Double Haul 1
Friday, 1 May 2015 | Simon
In the sport of fly fishing, any combination of rod, line and technique has its limitations, but you can certainly reduce the amount of things that can go wrong if you truly develop your casting skills.
And this isn’t something that happens overnight. Like any other skill, or art, you can only learn by taking it step by step, until it becomes second nature. Take hauling for instance. In order to make good hauls and to cast with minimal effort using a double haul, your basic technique needs to be spot on and be able to make consistently good back and forward casts.
Learning the back haul is a good place to start. Many anglers find the back haul the easiest to learn. It doesn’t depend on making a good cast beforehand because you use it to lift your line from the water. But hauling can only work properly if it adds to the line speed that can be achieved without it. This being the case, your hauls should be concentrated and targetted to the final acceleration stage of the cast. That means, when the rod tip is travelling fast. By making a haul during that transition the increased line speed and the rod’s stored energy will result in a longer cast.
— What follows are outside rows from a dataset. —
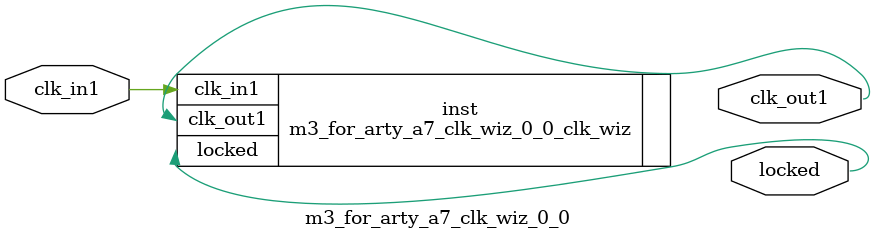
<source format=v>


`timescale 1ps/1ps

(* CORE_GENERATION_INFO = "m3_for_arty_a7_clk_wiz_0_0,clk_wiz_v6_0_3_0_0,{component_name=m3_for_arty_a7_clk_wiz_0_0,use_phase_alignment=true,use_min_o_jitter=false,use_max_i_jitter=false,use_dyn_phase_shift=false,use_inclk_switchover=false,use_dyn_reconfig=false,enable_axi=0,feedback_source=FDBK_AUTO,PRIMITIVE=MMCM,num_out_clk=1,clkin1_period=10.000,clkin2_period=10.000,use_power_down=false,use_reset=false,use_locked=true,use_inclk_stopped=false,feedback_type=SINGLE,CLOCK_MGR_TYPE=NA,manual_override=false}" *)

module m3_for_arty_a7_clk_wiz_0_0 
 (
  // Clock out ports
  output        clk_out1,
  // Status and control signals
  output        locked,
 // Clock in ports
  input         clk_in1
 );

  m3_for_arty_a7_clk_wiz_0_0_clk_wiz inst
  (
  // Clock out ports  
  .clk_out1(clk_out1),
  // Status and control signals               
  .locked(locked),
 // Clock in ports
  .clk_in1(clk_in1)
  );

endmodule

</source>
If you make the haul to early and complete it before the final acceleration of the rod tip, the cast may actually benefit. That’s because the line is taut during the lift. However, and please take note: it is not going to increase the line speed to gain distance. Make the haul too late and some benefit may be gained, but the process is not as efficient as it could be. So what you need to do for maximum efficiency is to ensure that the fastest part of the haul coincides with the fastest rod tip speed. All this will make for a better fly fishing experience all round.